What the exercise asks ->
The entries must be repeated verbatim, and their images left out.
# # # #
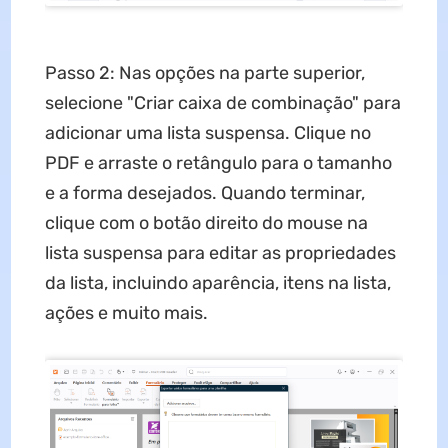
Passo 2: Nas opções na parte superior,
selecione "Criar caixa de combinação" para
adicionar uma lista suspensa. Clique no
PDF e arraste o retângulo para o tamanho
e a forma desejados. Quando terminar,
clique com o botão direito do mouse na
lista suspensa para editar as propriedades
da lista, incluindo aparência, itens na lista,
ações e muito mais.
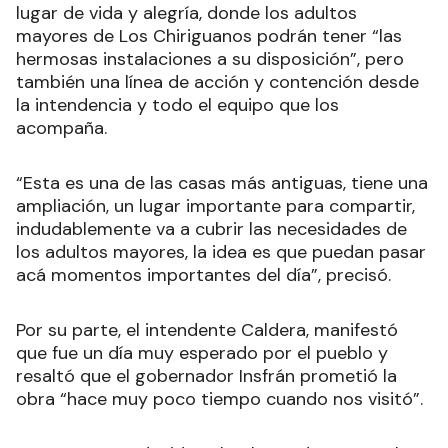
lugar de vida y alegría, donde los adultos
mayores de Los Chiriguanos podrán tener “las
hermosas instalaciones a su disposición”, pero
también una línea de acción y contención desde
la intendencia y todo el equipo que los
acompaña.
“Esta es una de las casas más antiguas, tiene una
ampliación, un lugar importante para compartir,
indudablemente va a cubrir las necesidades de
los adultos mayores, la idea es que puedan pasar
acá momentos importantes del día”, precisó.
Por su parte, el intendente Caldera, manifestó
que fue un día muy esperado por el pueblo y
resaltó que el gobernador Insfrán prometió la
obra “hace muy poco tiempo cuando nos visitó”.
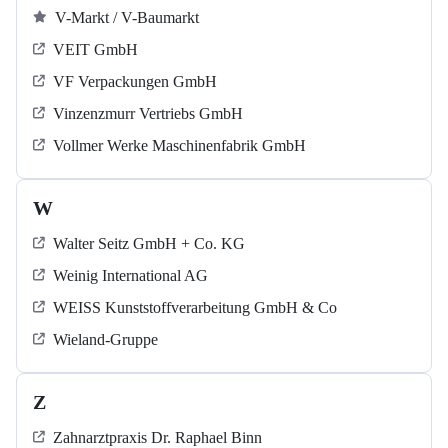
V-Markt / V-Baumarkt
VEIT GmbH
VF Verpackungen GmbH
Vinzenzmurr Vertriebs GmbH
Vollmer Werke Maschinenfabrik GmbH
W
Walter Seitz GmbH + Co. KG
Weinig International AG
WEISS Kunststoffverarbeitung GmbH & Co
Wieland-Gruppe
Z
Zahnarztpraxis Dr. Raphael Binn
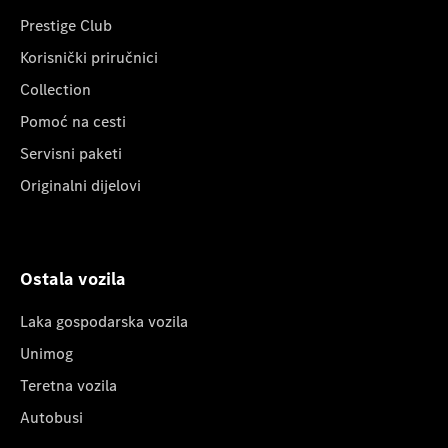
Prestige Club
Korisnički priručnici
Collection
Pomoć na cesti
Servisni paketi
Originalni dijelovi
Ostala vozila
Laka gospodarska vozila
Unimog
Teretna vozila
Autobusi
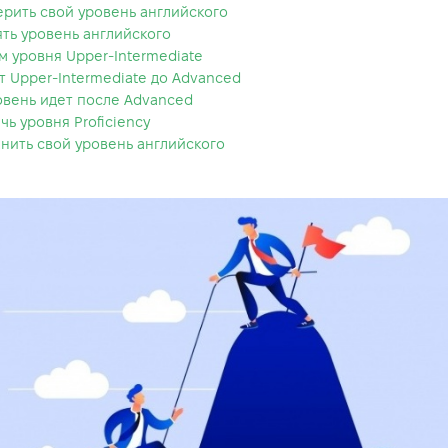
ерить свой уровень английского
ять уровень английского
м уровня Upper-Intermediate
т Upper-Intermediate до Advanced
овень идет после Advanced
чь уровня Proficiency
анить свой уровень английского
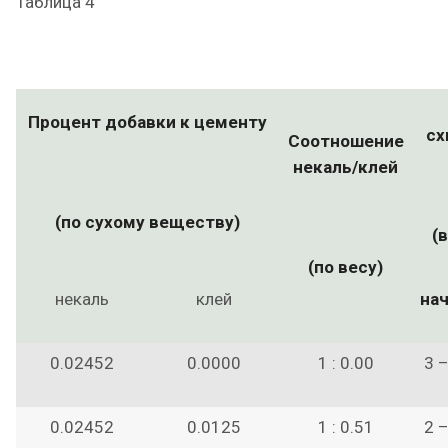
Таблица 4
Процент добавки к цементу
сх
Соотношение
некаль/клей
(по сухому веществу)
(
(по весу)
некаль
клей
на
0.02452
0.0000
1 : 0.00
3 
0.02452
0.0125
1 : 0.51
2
# # # #
Final answer ->
Passo 2: Nas opções na parte superior,
selecione "Criar caixa de combinação" para
adicionar uma lista suspensa. Clique no
PDF e arraste o retângulo para o tamanho
e a forma desejados. Quando terminar,
clique com o botão direito do mouse na
lista suspensa para editar as propriedades
da lista, incluindo aparência, itens na lista,
ações e muito mais.
lugar de vida y alegría, donde los adultos
mayores de Los Chiriguanos podrán tener “las
hermosas instalaciones a su disposición”, pero
también una línea de acción y contención desde
la intendencia y todo el equipo que los
acompaña.
“Esta es una de las casas más antiguas, tiene una
ampliación, un lugar importante para compartir,
indudablemente va a cubrir las necesidades de
los adultos mayores, la idea es que puedan pasar
acá momentos importantes del día”, precisó.
Por su parte, el intendente Caldera, manifestó
que fue un día muy esperado por el pueblo y
resaltó que el gobernador Insfrán prometió la
obra “hace muy poco tiempo cuando nos visitó”.
V-Markt / V-Baumarkt
VEIT GmbH
VF Verpackungen GmbH
Vinzenzmurr Vertriebs GmbH
Vollmer Werke Maschinenfabrik GmbH
W
Walter Seitz GmbH + Co. KG
Weinig International AG
WEISS Kunststoffverarbeitung GmbH & Co
Wieland-Gruppe
Z
Zahnarztpraxis Dr. Raphael Binn
Prestige Club
Korisnički priručnici
Collection
Pomoć na cesti
Servisni paketi
Originalni dijelovi
Ostala vozila
Laka gospodarska vozila
Unimog
Teretna vozila
Autobusi
ерить свой уровень английского
ять уровень английского
м уровня Upper-Intermediate
т Upper-Intermediate до Advanced
овень идет после Advanced
чь уровня Proficiency
анить свой уровень английского
Таблица 4
Процент добавки к цементу
сх
Соотношение
некаль/клей
(по сухому веществу)
(
(по весу)
некаль
клей
на
0.02452
0.0000
1 : 0.00
3 
0.02452
0.0125
1 : 0.51
2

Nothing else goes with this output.